Each student must make two presentations at department colloquia. The first presentation will be scheduled early in the student’s program; it is designed to give the student experience in making formal presentations. The second presentation will communicate the student’s dissertation research topic and preliminary results.
As mentioned above, the candidate must write an acceptable dissertation. The defense date for the dissertation must be set at least two weeks prior to the Graduate School deadline. The dissertation must be approved by the major professor and delivered to the student’s advisory committee at least six weeks prior to the defense date. A student must submit the dissertation to the advisor in sufficient time to meet the committee’s deadline. Exceptions to these deadlines under unusual circumstances must be approved unanimously by the student’s committee.
The candidate must, as the final step toward the degree, defend the dissertation before the advisory committee. If the candidate passes the defense, the advisory committee will recommend to the Graduate School that a degree of Doctor of Philosophy be conferred.
Submission of Completed Dissertation
In addition to submission of the final dissertation to the Graduate School (according to its required procedure), the candidate must present to the Geography Department a professionally hard-bound copy that meets Graduate School specifications for quality.
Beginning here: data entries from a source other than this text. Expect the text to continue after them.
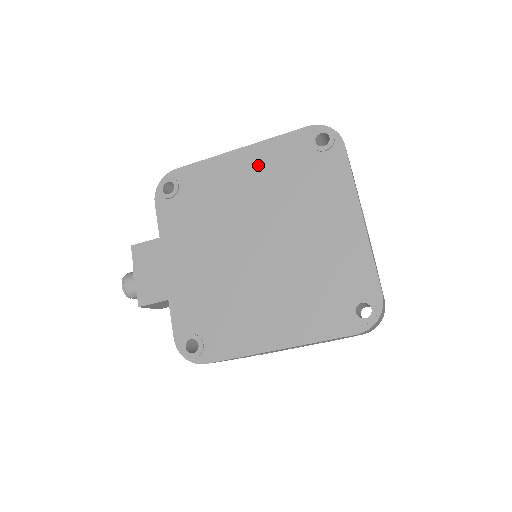
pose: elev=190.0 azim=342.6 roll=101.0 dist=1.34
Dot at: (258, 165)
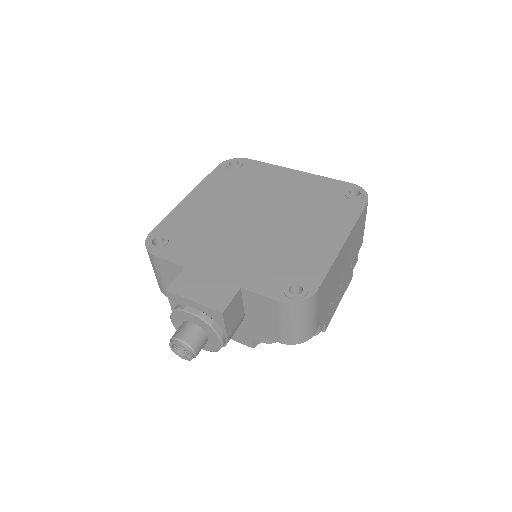
Dot at: (210, 193)
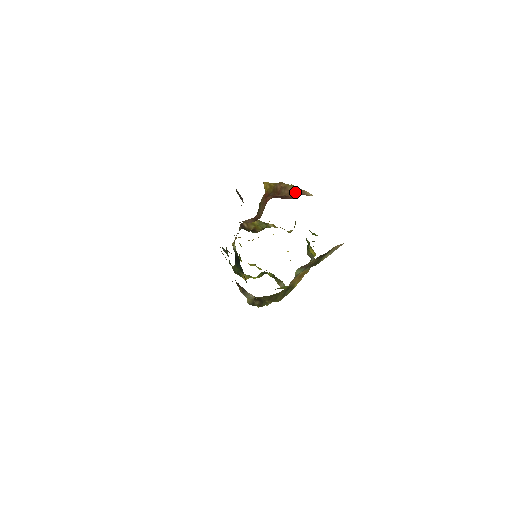
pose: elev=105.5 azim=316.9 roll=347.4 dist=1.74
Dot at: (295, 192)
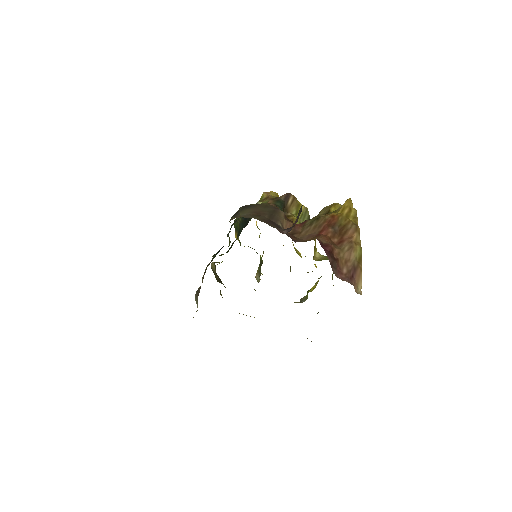
Dot at: (352, 269)
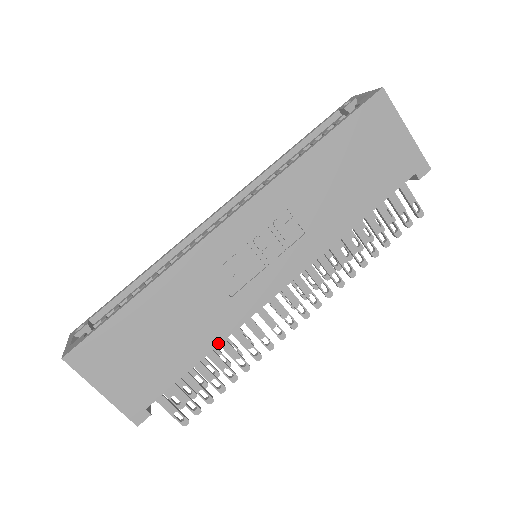
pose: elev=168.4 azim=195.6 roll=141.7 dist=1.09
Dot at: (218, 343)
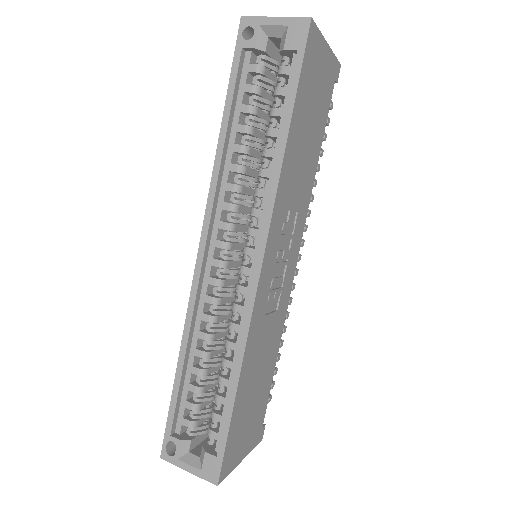
Dot at: (279, 343)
This copy will remain on file in the department.
All degree requirements must be completed within ten years from the date of initial enrollment in the doctoral program.
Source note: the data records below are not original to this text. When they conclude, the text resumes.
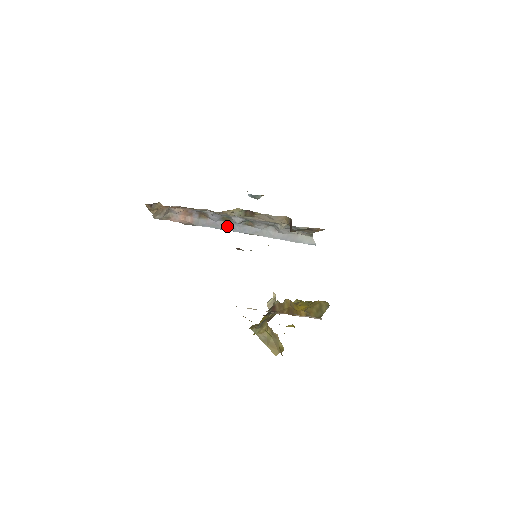
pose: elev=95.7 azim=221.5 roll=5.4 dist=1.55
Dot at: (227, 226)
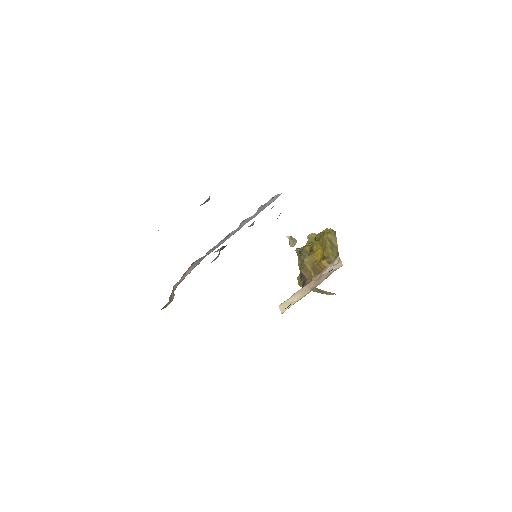
Dot at: (214, 248)
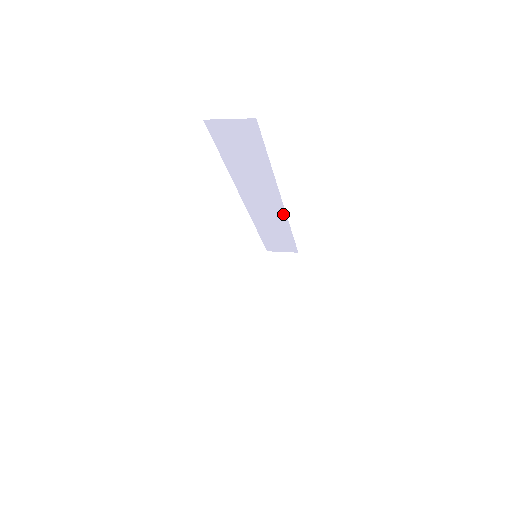
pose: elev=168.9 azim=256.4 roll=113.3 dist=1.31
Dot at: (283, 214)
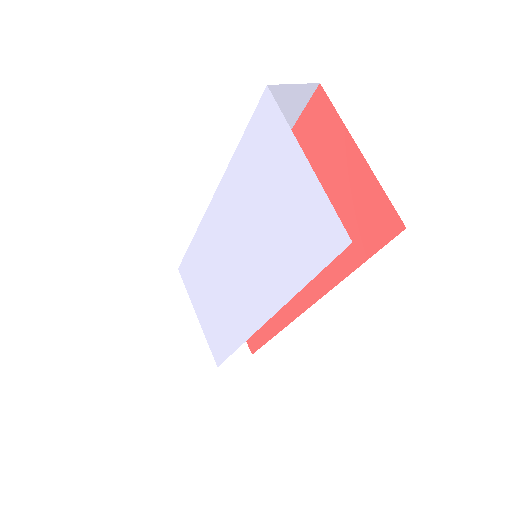
Dot at: occluded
Special Issues for Directly Admitted Students
Students directly admitted to the doctoral program after completion of their bachelor’s degree will not earn a master’s degree during the course of their studies. Further, formal doctoral status (which affects stipend rates and the ability to fulfill the residency requirement) will not be granted until the student has completed 24 credits in the program. Lastly, no more than 12 dissertation credits can be used to satisfy the 54-credit doctoral degree requirement.